(Task material begins)
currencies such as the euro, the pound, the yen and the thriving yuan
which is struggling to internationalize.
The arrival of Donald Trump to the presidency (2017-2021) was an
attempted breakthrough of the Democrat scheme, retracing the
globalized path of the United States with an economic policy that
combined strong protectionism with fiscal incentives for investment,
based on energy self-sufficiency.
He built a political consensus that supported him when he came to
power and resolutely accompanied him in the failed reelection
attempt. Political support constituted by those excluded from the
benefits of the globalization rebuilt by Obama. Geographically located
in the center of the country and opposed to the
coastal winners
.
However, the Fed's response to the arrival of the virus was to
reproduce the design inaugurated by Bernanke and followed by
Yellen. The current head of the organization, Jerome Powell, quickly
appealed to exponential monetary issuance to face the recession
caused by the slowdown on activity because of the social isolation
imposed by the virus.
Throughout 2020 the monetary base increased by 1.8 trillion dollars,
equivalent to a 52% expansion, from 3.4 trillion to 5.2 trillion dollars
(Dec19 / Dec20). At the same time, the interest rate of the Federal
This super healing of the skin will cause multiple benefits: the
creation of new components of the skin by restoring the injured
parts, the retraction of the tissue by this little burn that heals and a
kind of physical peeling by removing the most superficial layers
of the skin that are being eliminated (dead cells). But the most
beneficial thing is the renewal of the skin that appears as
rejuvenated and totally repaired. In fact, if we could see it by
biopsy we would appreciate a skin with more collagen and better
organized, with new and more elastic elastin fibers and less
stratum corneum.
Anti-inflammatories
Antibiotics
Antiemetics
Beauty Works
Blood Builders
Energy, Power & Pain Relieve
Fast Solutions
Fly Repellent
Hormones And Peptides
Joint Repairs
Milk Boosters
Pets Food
(Task material ends)
(Task material begins)
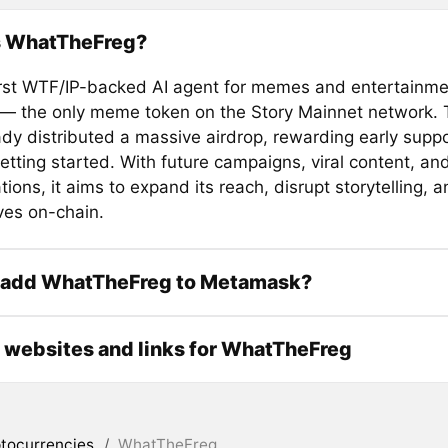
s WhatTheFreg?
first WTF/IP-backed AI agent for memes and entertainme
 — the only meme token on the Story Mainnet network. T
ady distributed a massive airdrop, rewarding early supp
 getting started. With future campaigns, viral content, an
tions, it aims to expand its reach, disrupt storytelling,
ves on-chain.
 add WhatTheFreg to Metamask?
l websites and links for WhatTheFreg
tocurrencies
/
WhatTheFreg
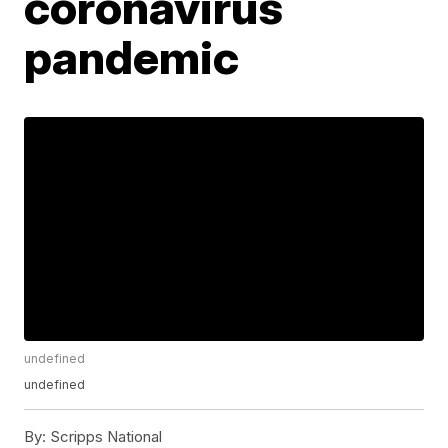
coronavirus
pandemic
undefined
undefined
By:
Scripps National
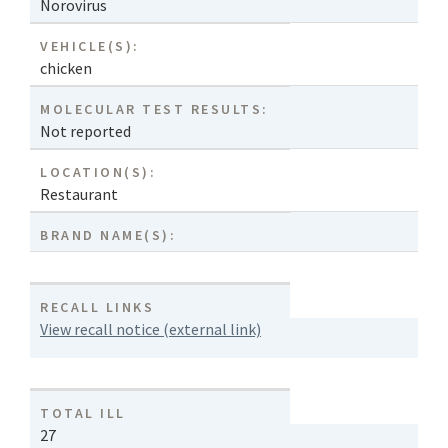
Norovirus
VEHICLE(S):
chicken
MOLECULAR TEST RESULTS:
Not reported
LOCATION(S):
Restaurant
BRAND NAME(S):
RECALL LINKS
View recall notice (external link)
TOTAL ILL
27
(Task material ends)
- Task
Lines with the word "trillion" in them are the answer; report each one from the data.

- Expected answer
Throughout 2020 the monetary base increased by 1.8 trillion dollars,
equivalent to a 52% expansion, from 3.4 trillion to 5.2 trillion dollars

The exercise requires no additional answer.